从元组组合对列表中选择,以便每个元组元素至少出现两次

时间:2018-11-09 05:42:38

标签: python-3.x tuples unique combinations

假设我有一个元组列表,其元素都是列表中所有可能的配对:

matchup=[('Mike','John'),('Mike','Mary'),('Mike','Jane'),('John','Mary'),('John','Jane'),('Mary','Jane')...]

我想简化列表,以使每个人的名字出现两次,而不管他们是配对中的第一个元素还是第二个元素。如果不创建新对,则元组元素可以选择两次以上。

谢谢。

编辑: 最初是在列表中,我使用了for循环以随机ala将每个人与另一个人配对:

list=["John","Mike","Mary","Jane"]
pairing=[]
for person in list:
    for i in range(2):
        person2=random.sample(list(list),1)
        this_match=str(person)+str(person2)
        while this_match in pairing:
            person2=random.sample(list(list),1)
            this_match=str(person)+str(person2)
        pairing.append(this_match)

这导致同一个人重复。我的第二次尝试是:

from itertools import combinations
import pandas as pd
from collections import Counter

possible_games = combinations(list, 2)

games = list(possible_games)
dupe_check=Counter(games)
print(dupe_check)
print (games, len(games))

但是,我无法将每个元组的元素减少为尽可能接近两倍。

一个可能的输出可能看起来像:

[('Mike','John'),('Mike','Mary'),('John','Mary'),("Mary","Jane"),("Jane","Mike")]

约翰出现了两次。简出现两次。迈克(Mike)出现了三次,以使简(Jane)出现两次。

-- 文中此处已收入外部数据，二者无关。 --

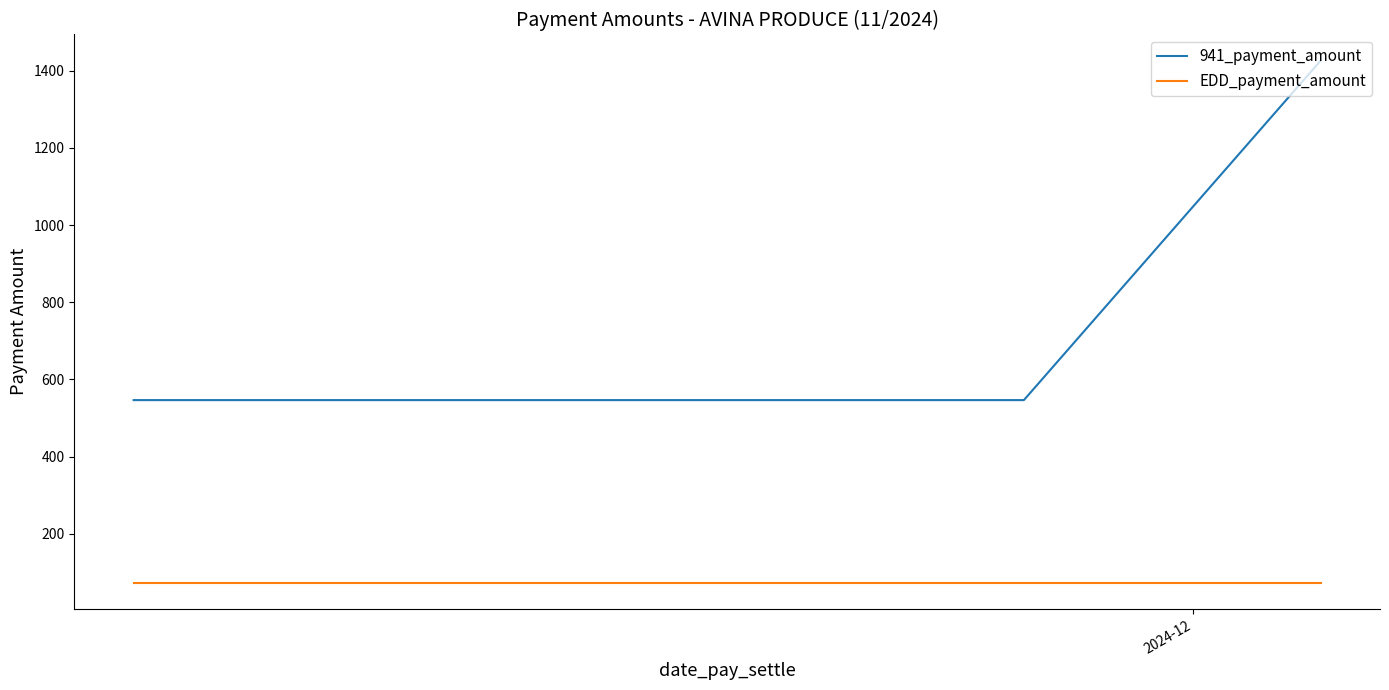

Which series has the largest range (max minus min)?

941_payment_amount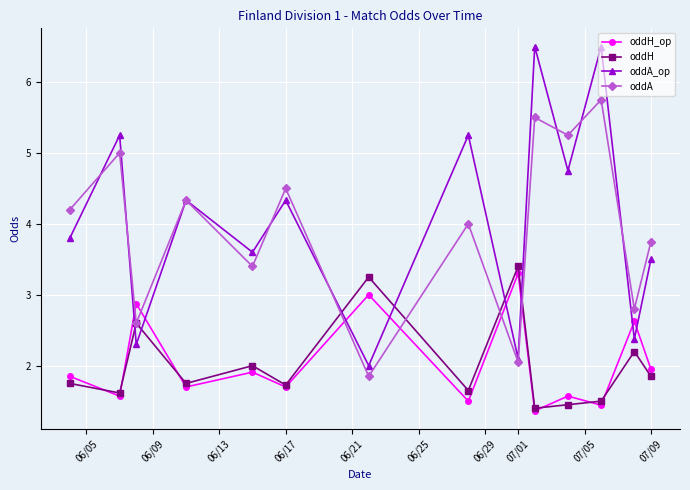

At how many categories does at least one series exceed 1?

14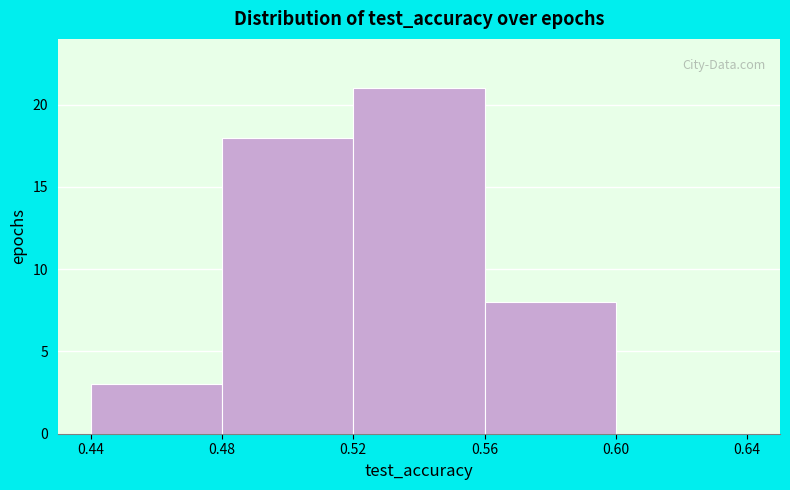

What is the height of the bar covering 0.56 to 0.60 on the x-axis? The values are not printed on the chart, so give them approximately, as read against the axis.

8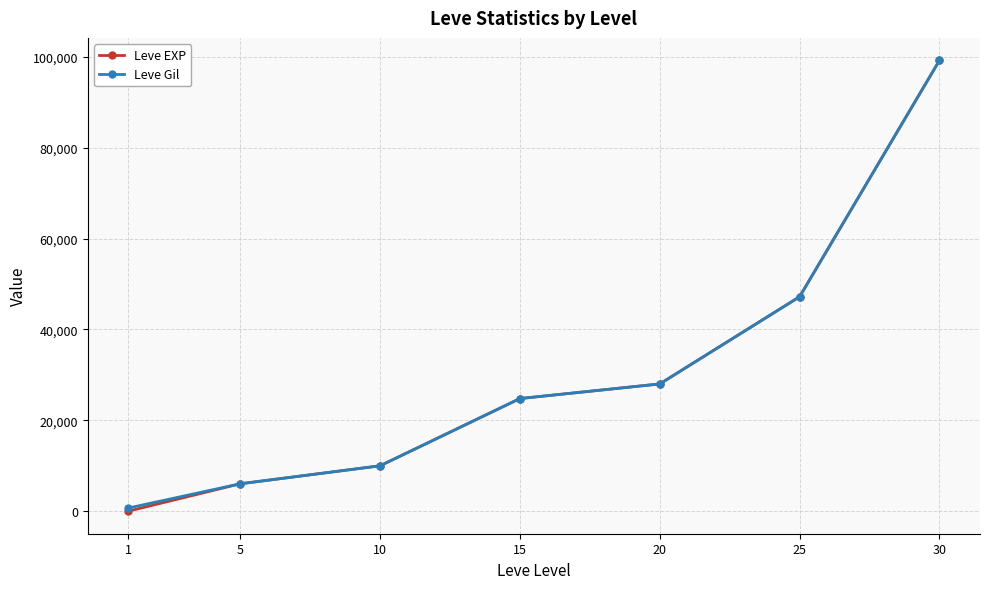

How many lines are shown in the chart?

2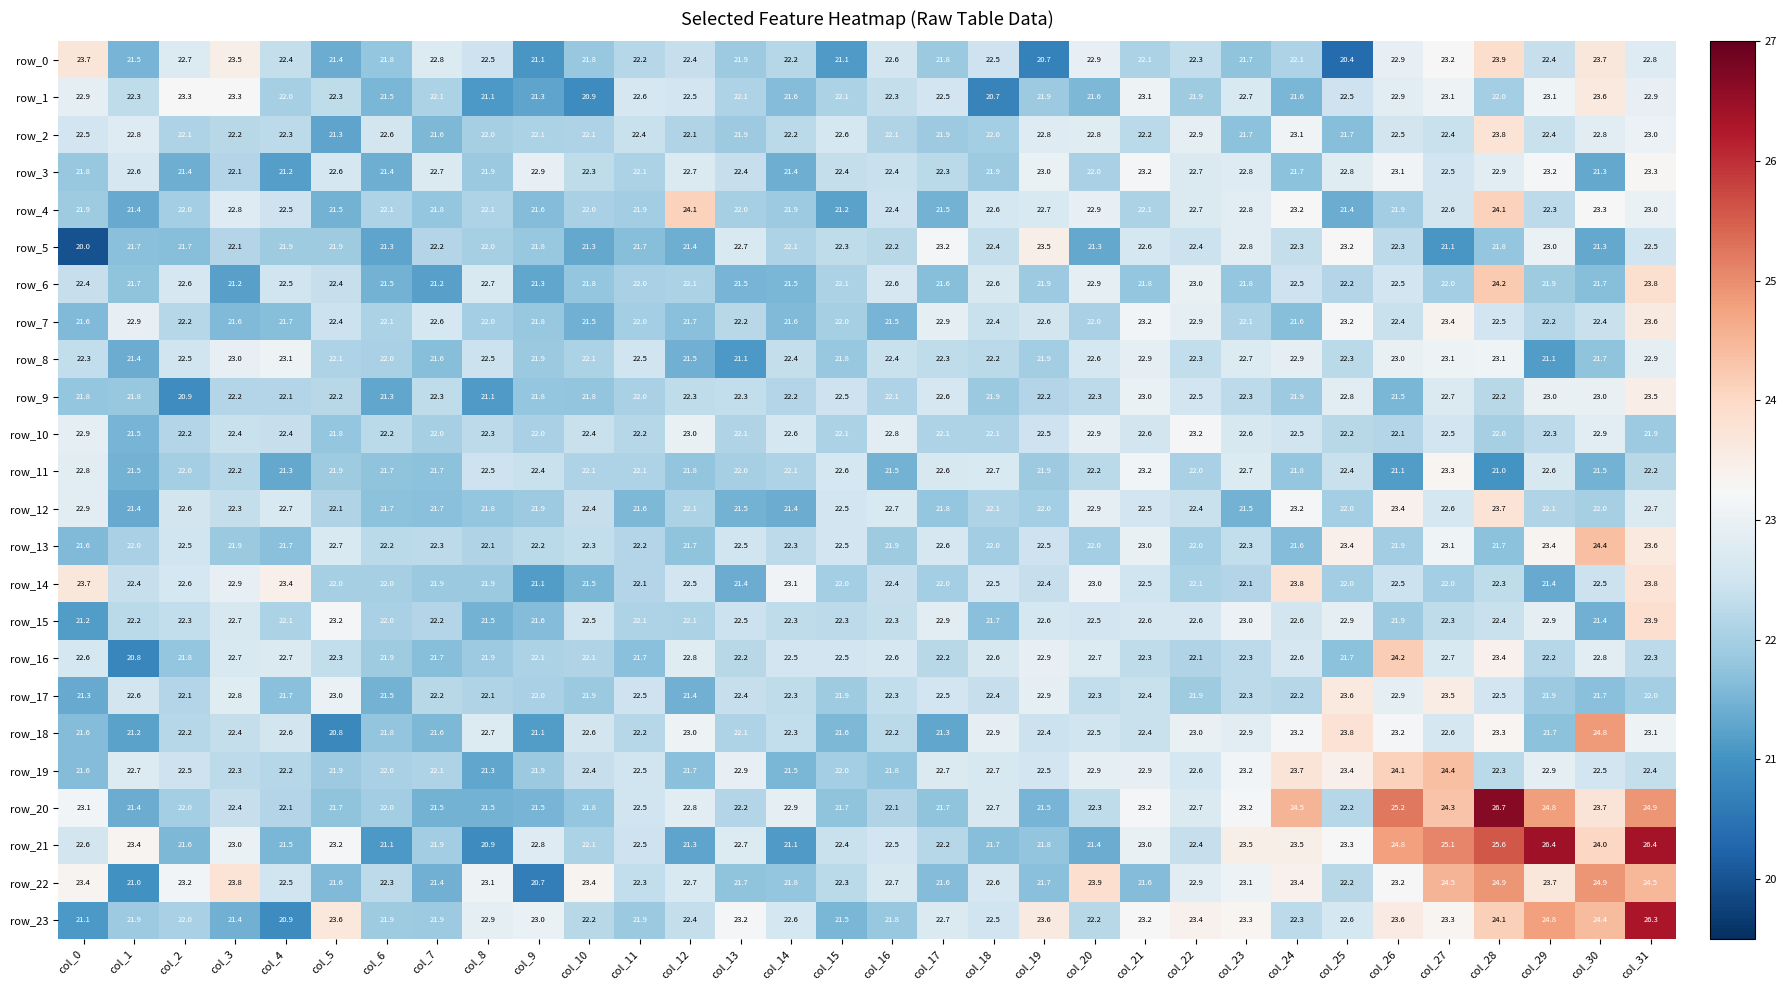

What is the approximate value of row_16 at col_19?

22.9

玛丽出现了3次,简出现了2次。

2 个答案:

答案 0 :(得分:1)

以下代码将完全解决您的问题。 result将为您提供此代码的答案。

import itertools
import random
import numpy as np

# lst is a list of names that I have chosen.
lst = ['Apple', 'Boy', 'Cat', 'Dog', 'Eagle']

# create a list of tuples (pairs of names).
matchup = list(itertools.product(lst, lst)) 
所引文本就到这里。